#### TASK DESCRIPTION
Transcribe the data word for word, from its very first line through the line that contains "o soepel mogelijk", including that line. Leave the pictures out of your answer.

== DATA SECTION

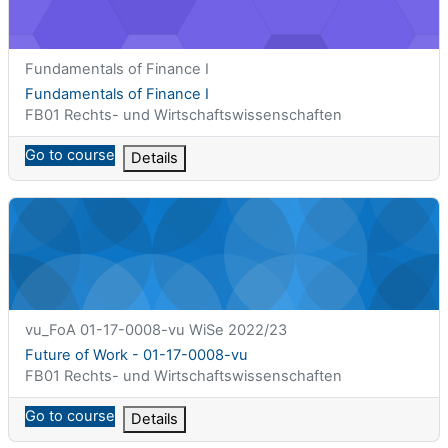
课程简称
Fundamentals of Finance I
课程名称
Fundamentals of Finance I
课程类别
FB01 Rechts- und Wirtschaftswissenschaften
Go to course
Details
Future of Work - 01-17-0008-vu
课程简称
vu_FoA 01-17-0008-vu WiSe 2022/23
课程名称
Future of Work - 01-17-0008-vu
课程类别
FB01 Rechts- und Wirtschaftswissenschaften
Go to course
Details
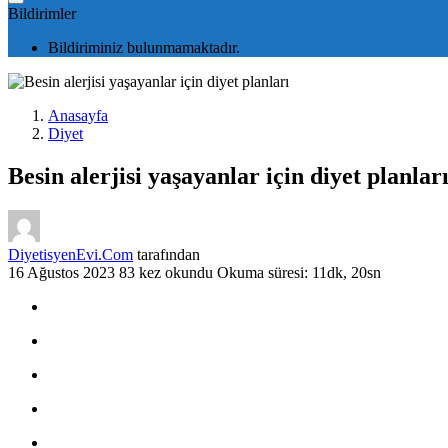
Bildirimler
Bildiriminiz bulunmamaktadır.
Anasayfa
Diyet
Besin alerjisi yaşayanlar için diyet planlar
DiyetisyenEvi.Com
tarafından
16 Ağustos 2023
83 kez okundu
Okuma süresi: 11dk, 20sn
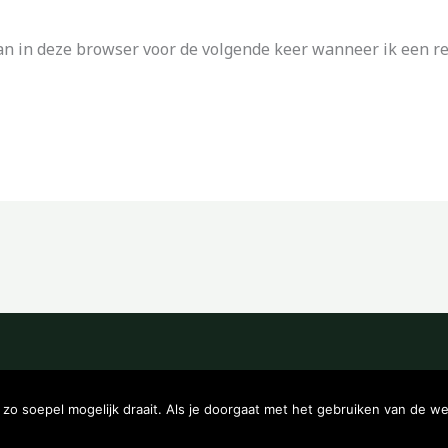
an in deze browser voor de volgende keer wanneer ik een rea
Copyright © 2026 Kampeerwinkeltje
o soepel mogelijk draait. Als je doorgaat met het gebruiken van de we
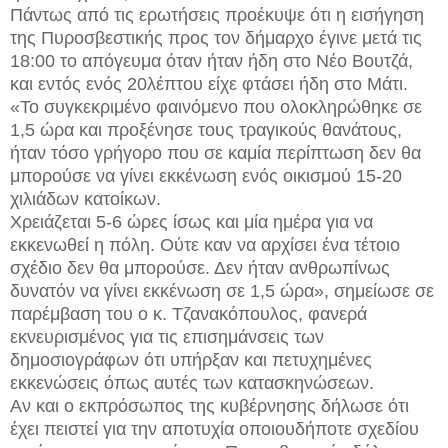
Πάντως από τις ερωτήσεις προέκυψε ότι η εισήγηση
της Πυροσβεστικής προς τον δήμαρχο έγινε μετά τις
18:00 το απόγευμα όταν ήταν ήδη στο Νέο Βουτζά,
και εντός ενός 20λέπτου είχε φτάσει ήδη στο Μάτι.
«Το συγκεκριμένο φαινόμενο που ολοκληρώθηκε σε
1,5 ώρα και προξένησε τους τραγικούς θανάτους,
ήταν τόσο γρήγορο που σε καμία περίπτωση δεν θα
μπορούσε να γίνει εκκένωση ενός οικισμού 15-20
χιλιάδων κατοίκων.
Χρειάζεται 5-6 ώρες ίσως και μία ημέρα για να
εκκενωθεί η πόλη. Ούτε καν να αρχίσει ένα τέτοιο
σχέδιο δεν θα μπορούσε. Δεν ήταν ανθρωπίνως
δυνατόν να γίνει εκκένωση σε 1,5 ώρα», σημείωσε σε
παρέμβαση του ο κ. Τζανακόπουλος, φανερά
εκνευρισμένος για τις επισημάνσεις των
δημοσιογράφων ότι υπήρξαν και πετυχημένες
εκκενώσεις όπως αυτές των κατασκηνώσεων.
Αν και ο εκπρόσωπος της κυβέρνησης δήλωσε ότι
έχει πειστεί για την αποτυχία οποιουδήποτε σχεδίου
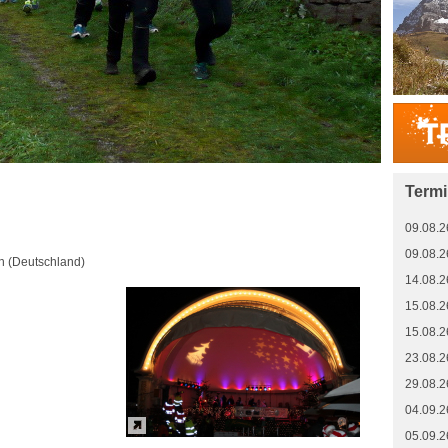
Term
09.08.2
09.08.2
n (Deutschland)
14.08.2
15.08.2
15.08.2
23.08.2
29.08.2
04.09.2
05.09.2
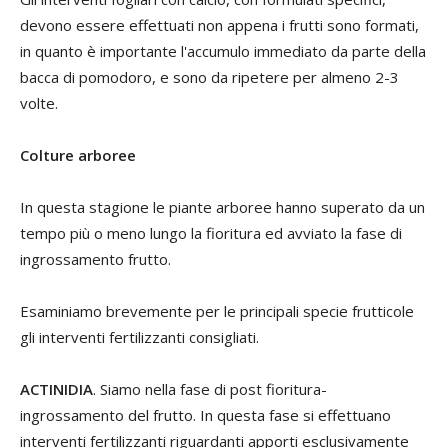
devono essere effettuati non appena i frutti sono formati,
in quanto è importante l'accumulo immediato da parte della
bacca di pomodoro, e sono da ripetere per almeno 2-3
volte.
Colture arboree
In questa stagione le piante arboree hanno superato da un
tempo più o meno lungo la fioritura ed avviato la fase di
ingrossamento frutto.
Esaminiamo brevemente per le principali specie frutticole
gli interventi fertilizzanti consigliati.
ACTINIDIA
. Siamo nella fase di post fioritura-
ingrossamento del frutto. In questa fase si effettuano
interventi fertilizzanti riguardanti apporti esclusivamente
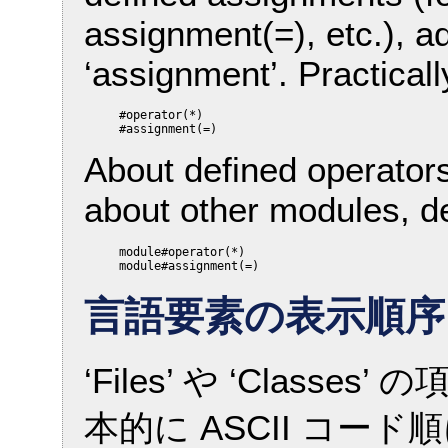
assignment(=), etc.), ad
‘assignment’. Practicall
     #operator(*)

About defined operator
about other modules, de
     module#operator(*)

言語要素の表示順序
‘Files’ や ‘Clas
本的に ASCII コード順に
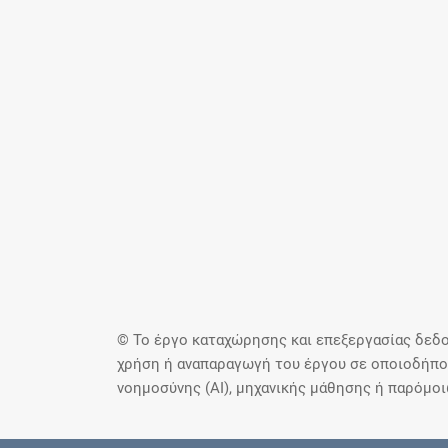
© Το έργο καταχώρησης και επεξεργασίας δεδο
χρήση ή αναπαραγωγή του έργου σε οποιοδήποτ
νοημοσύνης (AI), μηχανικής μάθησης ή παρόμο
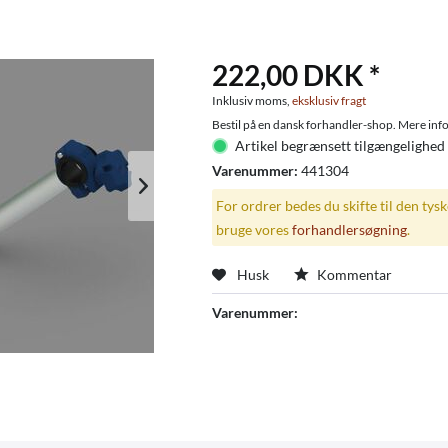
222,00 DKK *
Inklusiv moms,
eksklusiv fragt
Bestil på en dansk forhandler-shop. Mere info
Artikel begrænsett tilgængelighed 
Varenummer:
441304
For ordrer bedes du skifte til den tys
bruge vores
forhandlersøgning
.
Husk
Kommentar
Varenummer:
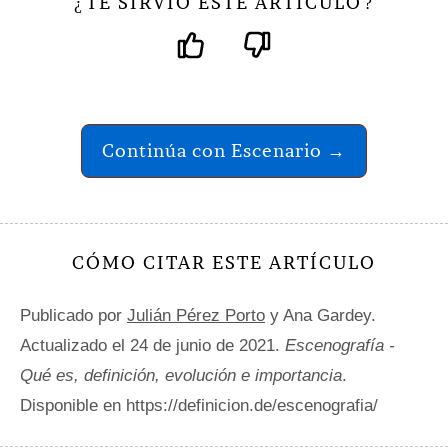
TE SIRVIÓ ESTE ARTÍCULO
¿
?
Continúa con Escenario →
CÓMO CITAR ESTE ARTÍCULO
Publicado por
Julián Pérez Porto
y Ana Gardey.
Actualizado el 24 de junio de 2021.
Escenografía -
Qué es, definición, evolución e importancia
.
Disponible en https://definicion.de/escenografia/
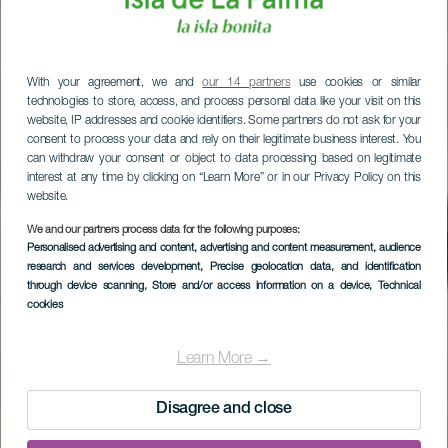
With your agreement, we and
our 14 partners
use cookies or similar
technologies to store, access, and process personal data like your visit on this
website, IP addresses and cookie identifiers. Some partners do not ask for your
consent to process your data and rely on their legitimate business interest. You
can withdraw your consent or object to data processing based on legitimate
interest at any time by clicking on “Learn More” or in our Privacy Policy on this
website.
We and our partners process data for the following purposes:
Personalised advertising and content, advertising and content measurement, audience
research and services development
, Precise geolocation data, and identification
through device scanning
, Store and/or access information on a device
, Technical
cookies
Osada Las Tricias
Learn More →
Disagree and close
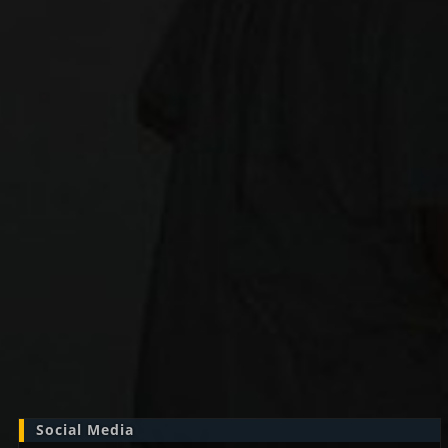
Zoek
naar:
Social Media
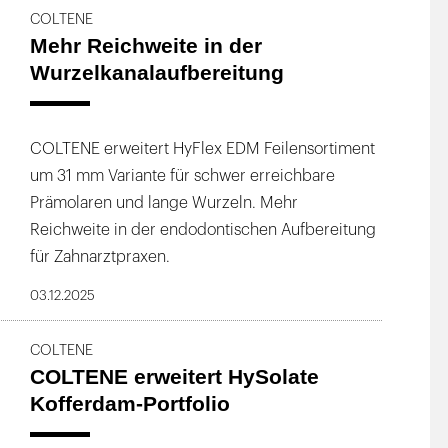
COLTENE
Mehr Reichweite in der
Wurzelkanalaufbereitung
COLTENE erweitert HyFlex EDM Feilensortiment
um 31 mm Variante für schwer erreichbare
Prämolaren und lange Wurzeln. Mehr
Reichweite in der endodontischen Aufbereitung
für Zahnarztpraxen.
03.12.2025
COLTENE
COLTENE erweitert HySolate
Kofferdam-Portfolio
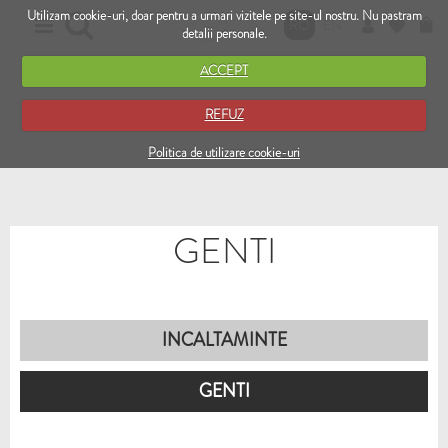
Utilizam cookie-uri, doar pentru a urmari vizitele pe site-ul nostru. Nu pastram
RO
EN
detalii personale.
ACCEPT
REFUZ
Politica de utilizare cookie-uri
GENTI
INCALTAMINTE
GENTI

====

#### ANSWER BOX
课程简称
Fundamentals of Finance I
课程名称
Fundamentals of Finance I
课程类别
FB01 Rechts- und Wirtschaftswissenschaften
Go to course
Details
Future of Work - 01-17-0008-vu
课程简称
vu_FoA 01-17-0008-vu WiSe 2022/23
课程名称
Future of Work - 01-17-0008-vu
课程类别
FB01 Rechts- und Wirtschaftswissenschaften
Go to course
Details
Bildirimler
Bildiriminiz bulunmamaktadır.
Anasayfa
Diyet
Besin alerjisi yaşayanlar için diyet planlar
DiyetisyenEvi.Com
tarafından
16 Ağustos 2023
83 kez okundu
Okuma süresi: 11dk, 20sn
an in deze browser voor de volgende keer wanneer ik een rea
Copyright © 2026 Kampeerwinkeltje
o soepel mogelijk draait. Als je doorgaat met het gebruiken van de we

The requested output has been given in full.